O que de mais prático saiu do encontro virtual de representantes do governo estadual com os do Ministério da Agricultura, na tarde de ontem, foi o alinhamento de informações sobre a situação de casos de covid-19 em frigoríficos do Estado.

– O ministério quis entender o processo, porque estavam chegando várias informações desencontradas – diz o secretário estadual da Agricultura, Covatti Filho.

Caberá, ainda, à pasta federal a tarefa de buscar a ampliação do diálogo com os órgãos que fazem a fiscalização, como o Ministério Público do Trabalho do Estado (MPT-RS). E, ao mesmo, tempo, de reforçar com as empresas a relevância do acesso aos dados com agilidade. Municípios – que têm a missão de fazer controle da doença lá na ponta – relatam dificuldades para obter detalhes com as indústrias sobre medidas e detecção de casos suspeitos, por exemplo.
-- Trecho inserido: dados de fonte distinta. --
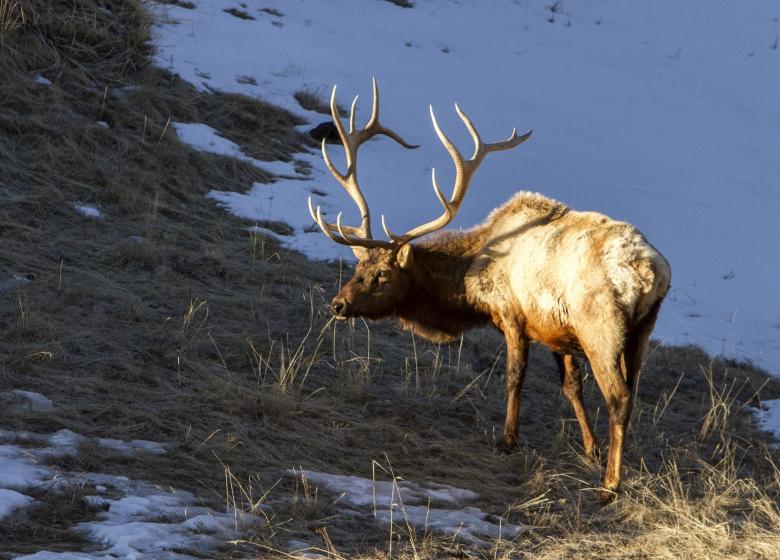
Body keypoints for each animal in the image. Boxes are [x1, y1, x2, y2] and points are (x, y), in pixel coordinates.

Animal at [307, 79, 671, 497]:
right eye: (358, 267)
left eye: (382, 273)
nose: (338, 303)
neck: (471, 283)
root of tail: (650, 271)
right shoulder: (556, 330)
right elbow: (571, 386)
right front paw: (590, 449)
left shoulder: (513, 314)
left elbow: (514, 376)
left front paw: (507, 440)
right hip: (641, 330)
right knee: (632, 393)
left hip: (601, 327)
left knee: (619, 397)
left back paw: (611, 484)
– Para a vigilância, informação é tudo. Sem elas, não é possível realizar as ações necessárias em tempo oportuno – observou Rosângela Sobieszczanski, coordenadora do Centro Estadual de Vigilância em Saúde.

Ela reiterou a importância da notificação de casos suspeitos e do isolamento necessário. O que faz todo o sentido. No combate a um inimigo invisível e letal como o coronavírus, a informação precisa é uma arma fundamental para frear o avanço e determinar os próximos passos.

O prejuízo em um cenário como o atual vem para todos. Começa pela saúde e chega ao campo da produção. Porque a preocupação em manter a produção de alimentos é mais do que legítima. O temor de ver milhões de animais cuidadosamente preparados tendo como destino um aterro sanitário também. E justifica a inquietação de produtores com a combinação de pandemia com estiagem prolongada. Para virar o jogo, é preciso que todos joguem no mesmo time.

– Precisamos garantir tanto a saúde dos trabalhadores quanto a qualidade dos produtos ofertados. Não é nosso desejo fechar empresas, pelo contrário, queremos estimular o abastecimento de carnes no Estado, mas é fundamental que os ambientes industriais e os produtos sejam seguros e devidamente fiscalizados – ressaltou a secretária estadual da Saúde, Arita Bergmann.